### Alıştırma metni
· · · · ·

Barselona'daki ev sahibimiz bir gece önceden bizimle bağlantı kurdu. Barselona ve kalacağımız yerle ilgili detaylı bilgi aktardı ve yol boyunca da yaklaşıp yaklaşmadığımızı soracak kadar ilgili. Merakla tanışmayı bekliyoruz. Barcelona Urban Apartments daracık bir sokak üzerinde, dışarıdan eski görünen 3 katlı bir apartmanda. Ancak içi her tür ihtiyaç düşünülerek yenilenmiş, ütü tahtasından baba koltuğuna kadar her şeyin olduğu 2 oda bir salon bir daire. Balkona çıkıp bakınca yakınımızdaki minik meydana sahne kurulduğu ve ses kontrolü yapıldığını görünce bir etkinlik olduğunu anlıyoruz. Biraz dinlenip akşam yemeğine giderken bu yolculuk boyunca rastgeldiğimiz en sevimli ortamın tam da içine dalıyoruz. Barselona'da yaşayan Katalan öğrenciler önemli bir günü kutluyorlarmış meğer. Halk danslarını bu kadar iyi bilmeleri, Amerikan kaynaklı dans ve müzikten ötesini bilmeyen İstanbul'daki gençlerimizi üzülerek hatırlattı bana. Hiç unutmayacağım, hoş bir manzaraydı.
Casa Mila |
Casa Batllo |
Gaudi'nin müze evi |
Ayaklara kara sular inmiş, karınlar gurulduyor ve biz methedilen bir tapacıya gideceğiz bu akşam. Adı Txapela, sadece tapa satıyor ama tapa benim için koca bir parça ekmeğin üstüne akla gelebilecek her tür malzemenin konmasından öte bir anlam taşımıyor. Çocukken beklenmedik misafirlere hazırlanan ekmek üstü kaşarın ya da sucuğun ispanyolcasını bilmiyorduk o zamanlar:) Meğer annem de bir tür tapacıymış. Aşağıdaki tabakta gördüğünüz her parça 2 ya da 3 avro... Fransa'daki tartar kadar olmasa da tapa da bana pek uymadı yani.
Evimize gidip kendi akşam yemeğimizi kendimiz hazırlıyoruz.

· · · · ·

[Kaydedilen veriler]
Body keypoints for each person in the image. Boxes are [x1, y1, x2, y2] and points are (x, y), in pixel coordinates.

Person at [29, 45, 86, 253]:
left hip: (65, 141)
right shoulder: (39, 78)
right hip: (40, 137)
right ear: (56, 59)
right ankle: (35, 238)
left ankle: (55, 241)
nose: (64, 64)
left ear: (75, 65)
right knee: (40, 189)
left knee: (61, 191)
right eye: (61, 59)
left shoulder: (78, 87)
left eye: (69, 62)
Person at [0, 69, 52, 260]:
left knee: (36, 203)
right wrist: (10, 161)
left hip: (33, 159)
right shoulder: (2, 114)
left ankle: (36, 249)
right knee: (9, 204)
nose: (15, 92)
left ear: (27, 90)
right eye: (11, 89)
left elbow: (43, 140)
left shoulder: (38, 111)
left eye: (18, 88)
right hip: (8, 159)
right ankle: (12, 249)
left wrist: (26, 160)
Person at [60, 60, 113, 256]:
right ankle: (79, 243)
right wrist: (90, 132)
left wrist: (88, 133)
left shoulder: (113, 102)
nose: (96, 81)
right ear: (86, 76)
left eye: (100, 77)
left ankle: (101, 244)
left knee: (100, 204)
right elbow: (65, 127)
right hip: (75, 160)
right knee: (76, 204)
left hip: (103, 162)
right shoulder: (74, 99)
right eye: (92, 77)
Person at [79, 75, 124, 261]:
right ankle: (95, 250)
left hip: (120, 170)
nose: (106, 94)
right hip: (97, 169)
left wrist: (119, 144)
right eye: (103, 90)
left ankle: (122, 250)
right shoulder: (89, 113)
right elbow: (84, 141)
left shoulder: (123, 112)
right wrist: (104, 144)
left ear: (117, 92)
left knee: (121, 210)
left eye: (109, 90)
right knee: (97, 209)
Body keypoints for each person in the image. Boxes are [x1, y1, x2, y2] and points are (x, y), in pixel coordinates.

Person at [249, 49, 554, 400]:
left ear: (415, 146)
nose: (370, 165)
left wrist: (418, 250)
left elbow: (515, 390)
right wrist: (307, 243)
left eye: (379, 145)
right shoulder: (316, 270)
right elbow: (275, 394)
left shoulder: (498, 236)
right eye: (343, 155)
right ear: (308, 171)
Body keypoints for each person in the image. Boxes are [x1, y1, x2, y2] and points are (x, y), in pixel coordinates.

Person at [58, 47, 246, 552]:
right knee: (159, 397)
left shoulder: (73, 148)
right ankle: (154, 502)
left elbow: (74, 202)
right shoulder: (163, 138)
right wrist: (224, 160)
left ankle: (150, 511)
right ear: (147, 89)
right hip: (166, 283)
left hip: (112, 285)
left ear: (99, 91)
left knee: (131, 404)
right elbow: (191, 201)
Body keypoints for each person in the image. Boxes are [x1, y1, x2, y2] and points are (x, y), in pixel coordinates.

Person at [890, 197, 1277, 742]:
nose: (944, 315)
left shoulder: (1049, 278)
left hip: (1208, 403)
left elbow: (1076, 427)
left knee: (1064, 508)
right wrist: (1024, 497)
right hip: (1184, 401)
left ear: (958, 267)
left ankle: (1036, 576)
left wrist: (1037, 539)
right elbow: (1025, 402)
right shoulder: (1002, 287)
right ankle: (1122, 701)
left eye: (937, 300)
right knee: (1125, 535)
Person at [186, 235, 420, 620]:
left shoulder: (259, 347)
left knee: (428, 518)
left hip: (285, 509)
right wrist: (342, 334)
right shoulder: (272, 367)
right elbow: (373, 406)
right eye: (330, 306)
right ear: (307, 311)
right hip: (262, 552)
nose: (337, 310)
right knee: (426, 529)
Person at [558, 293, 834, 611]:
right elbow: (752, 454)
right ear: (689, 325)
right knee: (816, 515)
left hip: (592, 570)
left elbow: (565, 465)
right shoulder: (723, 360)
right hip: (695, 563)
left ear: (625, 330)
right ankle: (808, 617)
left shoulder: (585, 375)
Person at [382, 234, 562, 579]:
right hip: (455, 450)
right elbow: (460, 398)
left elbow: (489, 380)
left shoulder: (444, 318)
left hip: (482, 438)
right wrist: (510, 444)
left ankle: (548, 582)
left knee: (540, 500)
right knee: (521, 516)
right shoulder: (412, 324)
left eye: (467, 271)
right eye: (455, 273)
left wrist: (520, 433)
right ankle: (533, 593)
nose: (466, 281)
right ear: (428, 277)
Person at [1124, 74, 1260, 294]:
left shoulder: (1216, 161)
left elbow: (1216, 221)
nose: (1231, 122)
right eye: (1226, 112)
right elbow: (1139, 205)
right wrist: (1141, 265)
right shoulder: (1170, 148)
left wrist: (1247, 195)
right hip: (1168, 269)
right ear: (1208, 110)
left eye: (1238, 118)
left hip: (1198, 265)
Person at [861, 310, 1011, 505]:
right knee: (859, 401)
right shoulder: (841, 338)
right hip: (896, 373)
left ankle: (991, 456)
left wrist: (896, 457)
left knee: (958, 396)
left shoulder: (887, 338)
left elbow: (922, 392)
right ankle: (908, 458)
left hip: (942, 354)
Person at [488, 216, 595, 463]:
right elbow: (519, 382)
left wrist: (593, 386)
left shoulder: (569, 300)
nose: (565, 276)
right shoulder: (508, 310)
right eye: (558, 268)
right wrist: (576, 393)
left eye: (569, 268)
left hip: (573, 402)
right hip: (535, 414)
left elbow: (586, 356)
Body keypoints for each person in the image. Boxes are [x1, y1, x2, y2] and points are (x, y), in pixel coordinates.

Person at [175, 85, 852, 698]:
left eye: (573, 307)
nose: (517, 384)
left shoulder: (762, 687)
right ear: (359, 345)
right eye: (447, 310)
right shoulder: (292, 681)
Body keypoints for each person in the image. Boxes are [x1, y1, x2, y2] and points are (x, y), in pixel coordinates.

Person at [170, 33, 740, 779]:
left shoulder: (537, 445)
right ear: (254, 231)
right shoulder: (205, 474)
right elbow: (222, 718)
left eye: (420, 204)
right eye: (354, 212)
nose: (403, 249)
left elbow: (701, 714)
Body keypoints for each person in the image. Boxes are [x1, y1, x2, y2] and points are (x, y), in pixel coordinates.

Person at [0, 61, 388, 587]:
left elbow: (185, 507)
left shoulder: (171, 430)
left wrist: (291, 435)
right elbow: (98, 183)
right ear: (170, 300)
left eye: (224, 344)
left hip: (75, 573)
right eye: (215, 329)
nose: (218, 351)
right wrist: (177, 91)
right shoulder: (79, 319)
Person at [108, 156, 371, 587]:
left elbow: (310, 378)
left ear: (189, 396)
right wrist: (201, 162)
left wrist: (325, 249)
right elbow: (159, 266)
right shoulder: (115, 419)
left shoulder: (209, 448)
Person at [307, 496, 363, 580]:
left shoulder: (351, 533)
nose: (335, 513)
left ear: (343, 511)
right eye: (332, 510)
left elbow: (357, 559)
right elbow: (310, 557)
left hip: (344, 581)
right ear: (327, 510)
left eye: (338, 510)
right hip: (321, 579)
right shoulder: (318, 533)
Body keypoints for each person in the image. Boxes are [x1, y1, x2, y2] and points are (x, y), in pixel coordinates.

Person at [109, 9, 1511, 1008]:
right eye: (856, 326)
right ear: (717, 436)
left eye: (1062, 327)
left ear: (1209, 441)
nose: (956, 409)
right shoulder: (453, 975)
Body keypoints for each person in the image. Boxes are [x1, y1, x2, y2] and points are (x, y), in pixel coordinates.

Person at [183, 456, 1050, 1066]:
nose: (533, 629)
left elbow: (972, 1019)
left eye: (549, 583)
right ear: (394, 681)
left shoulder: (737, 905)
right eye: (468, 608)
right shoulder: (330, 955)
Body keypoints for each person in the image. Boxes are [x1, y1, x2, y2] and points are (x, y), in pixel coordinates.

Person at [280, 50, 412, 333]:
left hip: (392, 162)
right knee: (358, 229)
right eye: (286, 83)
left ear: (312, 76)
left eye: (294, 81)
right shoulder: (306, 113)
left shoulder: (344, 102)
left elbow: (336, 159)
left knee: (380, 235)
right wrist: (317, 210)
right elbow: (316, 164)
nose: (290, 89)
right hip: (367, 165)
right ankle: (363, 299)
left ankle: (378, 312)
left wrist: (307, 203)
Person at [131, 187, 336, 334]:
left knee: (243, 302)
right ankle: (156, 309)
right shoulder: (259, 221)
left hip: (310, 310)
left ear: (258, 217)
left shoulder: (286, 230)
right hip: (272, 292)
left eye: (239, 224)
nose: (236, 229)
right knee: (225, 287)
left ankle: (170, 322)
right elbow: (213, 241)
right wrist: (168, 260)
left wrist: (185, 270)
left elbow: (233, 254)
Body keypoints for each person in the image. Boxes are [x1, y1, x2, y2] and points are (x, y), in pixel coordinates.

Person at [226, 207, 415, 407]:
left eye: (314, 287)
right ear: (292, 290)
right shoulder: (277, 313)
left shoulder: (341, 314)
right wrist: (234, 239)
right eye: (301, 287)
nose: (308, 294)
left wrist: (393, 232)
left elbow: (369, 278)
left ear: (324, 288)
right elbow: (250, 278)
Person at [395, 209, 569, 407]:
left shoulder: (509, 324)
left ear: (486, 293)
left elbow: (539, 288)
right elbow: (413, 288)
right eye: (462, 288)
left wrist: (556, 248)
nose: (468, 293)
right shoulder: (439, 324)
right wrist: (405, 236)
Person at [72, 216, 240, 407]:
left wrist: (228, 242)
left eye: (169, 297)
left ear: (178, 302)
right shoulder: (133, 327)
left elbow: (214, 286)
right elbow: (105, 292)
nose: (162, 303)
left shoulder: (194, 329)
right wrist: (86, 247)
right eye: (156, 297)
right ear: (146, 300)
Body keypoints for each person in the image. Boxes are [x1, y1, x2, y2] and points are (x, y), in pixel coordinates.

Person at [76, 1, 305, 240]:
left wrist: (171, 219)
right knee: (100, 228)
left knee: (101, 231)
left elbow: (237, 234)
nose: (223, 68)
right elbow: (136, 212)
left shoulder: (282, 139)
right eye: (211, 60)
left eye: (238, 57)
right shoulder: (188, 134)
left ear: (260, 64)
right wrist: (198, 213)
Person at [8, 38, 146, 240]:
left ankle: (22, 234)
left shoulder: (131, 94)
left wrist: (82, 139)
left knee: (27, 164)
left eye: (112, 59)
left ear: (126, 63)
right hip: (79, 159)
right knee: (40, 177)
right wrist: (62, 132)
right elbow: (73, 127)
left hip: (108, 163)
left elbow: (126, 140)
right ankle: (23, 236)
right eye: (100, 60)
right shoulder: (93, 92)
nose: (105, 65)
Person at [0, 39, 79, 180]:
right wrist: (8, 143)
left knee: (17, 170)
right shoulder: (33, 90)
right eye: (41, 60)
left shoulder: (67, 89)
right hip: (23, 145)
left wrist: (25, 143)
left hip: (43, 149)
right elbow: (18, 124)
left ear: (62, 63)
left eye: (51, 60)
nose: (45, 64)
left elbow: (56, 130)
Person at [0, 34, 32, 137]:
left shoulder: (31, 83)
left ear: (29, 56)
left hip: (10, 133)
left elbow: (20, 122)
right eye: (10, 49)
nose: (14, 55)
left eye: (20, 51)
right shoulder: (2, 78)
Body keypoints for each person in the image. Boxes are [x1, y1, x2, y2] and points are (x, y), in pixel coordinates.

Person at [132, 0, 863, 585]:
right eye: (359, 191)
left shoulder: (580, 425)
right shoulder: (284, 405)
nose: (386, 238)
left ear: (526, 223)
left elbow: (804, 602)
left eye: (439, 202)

· · · · ·

### Yapılacak görevler
- a) Aşağıdaki ifadelerin Barselona yazısıyla uyuşup uyuşmadığını evet ya da hayır diye belirtin ve her birinde kararı veren sözcükleri yazıdan birebir alıntılayın. (i) Kalınan apartman üç katlıdır. (ii) Txapela'da tapanın yanında başka yemekler de satılır. (iii) Daire iki oda ve bir salondan oluşur.
- b) Barselona yazısında "Casa Mila |" sözcükleriyle başlayıp "pek uymadı yani." sözcükleriyle biten kısmı birebir geri verin.

### Maddelere göre cevaplar
- a)
(i) Evet: "dışarıdan eski görünen 3 katlı bir apartmanda"
(ii) Hayır: "sadece tapa satıyor"
(iii) Evet: "2 oda bir salon bir daire"

- b)
Casa Mila |
Casa Batllo |
Gaudi'nin müze evi |
Ayaklara kara sular inmiş, karınlar gurulduyor ve biz methedilen bir tapacıya gideceğiz bu akşam. Adı Txapela, sadece tapa satıyor ama tapa benim için koca bir parça ekmeğin üstüne akla gelebilecek her tür malzemenin konmasından öte bir anlam taşımıyor. Çocukken beklenmedik misafirlere hazırlanan ekmek üstü kaşarın ya da sucuğun ispanyolcasını bilmiyorduk o zamanlar:) Meğer annem de bir tür tapacıymış. Aşağıdaki tabakta gördüğünüz her parça 2 ya da 3 avro... Fransa'daki tartar kadar olmasa da tapa da bana pek uymadı yani.